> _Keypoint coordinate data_
--*--

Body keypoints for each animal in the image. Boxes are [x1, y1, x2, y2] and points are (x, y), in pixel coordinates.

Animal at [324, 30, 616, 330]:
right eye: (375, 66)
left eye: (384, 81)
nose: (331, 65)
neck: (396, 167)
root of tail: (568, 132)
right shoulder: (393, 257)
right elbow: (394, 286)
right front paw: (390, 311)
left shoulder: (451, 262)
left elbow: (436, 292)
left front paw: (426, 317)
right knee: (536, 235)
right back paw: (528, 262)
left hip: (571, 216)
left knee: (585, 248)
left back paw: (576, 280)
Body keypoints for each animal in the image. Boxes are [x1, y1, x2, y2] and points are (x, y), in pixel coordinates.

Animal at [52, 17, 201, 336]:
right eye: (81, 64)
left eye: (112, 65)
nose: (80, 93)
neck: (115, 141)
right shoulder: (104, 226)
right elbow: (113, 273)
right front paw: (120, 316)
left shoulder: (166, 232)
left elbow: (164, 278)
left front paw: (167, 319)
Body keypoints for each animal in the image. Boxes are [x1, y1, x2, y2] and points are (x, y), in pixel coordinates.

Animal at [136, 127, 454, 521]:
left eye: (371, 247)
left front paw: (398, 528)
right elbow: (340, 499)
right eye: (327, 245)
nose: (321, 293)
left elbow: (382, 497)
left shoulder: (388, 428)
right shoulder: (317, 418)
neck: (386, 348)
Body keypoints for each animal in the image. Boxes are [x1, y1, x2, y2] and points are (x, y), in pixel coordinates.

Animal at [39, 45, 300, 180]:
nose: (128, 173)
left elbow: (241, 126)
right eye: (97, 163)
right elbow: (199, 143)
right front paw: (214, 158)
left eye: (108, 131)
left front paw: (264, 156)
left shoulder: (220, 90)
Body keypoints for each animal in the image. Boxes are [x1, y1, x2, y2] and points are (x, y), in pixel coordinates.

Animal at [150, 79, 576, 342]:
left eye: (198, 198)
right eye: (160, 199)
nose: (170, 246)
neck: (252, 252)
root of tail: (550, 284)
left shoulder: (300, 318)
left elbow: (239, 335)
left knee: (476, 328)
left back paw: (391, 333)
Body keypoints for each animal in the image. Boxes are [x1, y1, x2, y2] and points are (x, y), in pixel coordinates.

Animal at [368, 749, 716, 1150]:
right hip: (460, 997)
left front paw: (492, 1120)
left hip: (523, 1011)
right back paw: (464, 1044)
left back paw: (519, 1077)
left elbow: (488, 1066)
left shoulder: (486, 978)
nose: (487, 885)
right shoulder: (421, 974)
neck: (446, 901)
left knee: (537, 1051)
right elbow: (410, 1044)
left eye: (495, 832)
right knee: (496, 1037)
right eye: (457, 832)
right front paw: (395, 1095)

--*--

> _Task details_
Say only the number of lines above holding "back".

> _Solution to the exercise_
5